Promising results for Chikungunya candidate vaccine in phase 1 trial
A chikungunya candidate vaccine developed using noninfectious virus-like particles (VLPs) has been shown to provide long-term protection against multiple genotypes of the disease, according to results of the first human trial, conducted by researchers from the National Institute of Allergy and Infectious Diseases (NIAID) and published today in The Lancet.
The vaccine was given to each of 25 healthy volunteers 18 to 50 years of age in a three-dose regimen of varying strengths (10-, 20-, or 40-mcg) at 0, 4, and 20 weeks. Recipients were followed for 44 weeks.

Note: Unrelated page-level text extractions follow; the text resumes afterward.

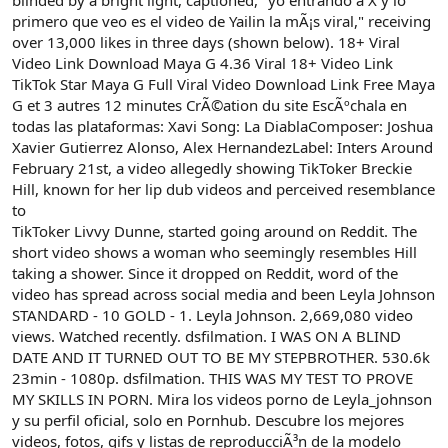
primero que veo es el video de Yailin la mÃ¡s viral," receiving
over 13,000 likes in three days (shown below). 18+ Viral
Video Link Download Maya G 4.36 Viral 18+ Video Link
TikTok Star Maya G Full Viral Video Download Link Free Maya
G et 3 autres 12 minutes CrÃ©ation du site EscÃºchala en
todas las plataformas: Xavi Song: La DiablaComposer: Joshua
Xavier Gutierrez Alonso, Alex HernandezLabel: Inters Around
February 21st, a video allegedly showing TikToker Breckie
Hill, known for her lip dub videos and perceived resemblance
to
TikToker Livvy Dunne, started going around on Reddit. The
short video shows a woman who seemingly resembles Hill
taking a shower. Since it dropped on Reddit, word of the
video has spread across social media and been Leyla Johnson
STANDARD - 10 GOLD - 1. Leyla Johnson. 2,669,080 video
views. Watched recently. dsfilmation. I WAS ON A BLIND
DATE AND IT TURNED OUT TO BE MY STEPBROTHER. 530.6k
23min - 1080p. dsfilmation. THIS WAS MY TEST TO PROVE
MY SKILLS IN PORN. Mira los videos porno de Leyla_johnson
y su perfil oficial, solo en Pornhub. Descubre los mejores
videos, fotos, gifs y listas de reproducciÃ³n de la modelo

Neutralizing antibodies were detected in the blood serum of most subjects after the first dose, even those receiving the lowest dosage, and in all subjects after the second dose. Moreover, antibodies were detected after 6 months, and after 11 months were comparable to those reported in people who had recovered after natural chikungunya infection.
The vaccine was well tolerated, with no serious adverse effects reported.
The VLPs used to make the vaccine mimic the immune-stimulating effects of the actual chikungunya virus particles but do not contain any genetic material from the virus so cannot cause infection. In a NIAID press release, lead author Julie Ledgerwood pointed out that the vaccine could be relatively economical to produce, because containment needs would be minimal with the absence of live virus.
Chikungunya is a mosquito-borne disease that is endemic in Africa and in south and southeast Asia. It spread to the Americas in 2013 and is the cause of an ongoing epidemic in the Caribbean comprising some 576,000 cases so far.
Aug 14 Lancet abstract
Aug 14 NIAID press release
Pneumonia and flu clusters at unaccompanied-minor shelters triggers vaccinations
US Centers for Disease Control and Prevention (CDC) investigation into clusters of severe respiratory infections during July in unaccompanied minors from Central America at US resettlement shelters found that several had pneumococcal bacteremia, which is uncommon in US adolescents. Investigators described their findings today in the latest issue of Morbidity and Mortality Weekly Report (MMWR).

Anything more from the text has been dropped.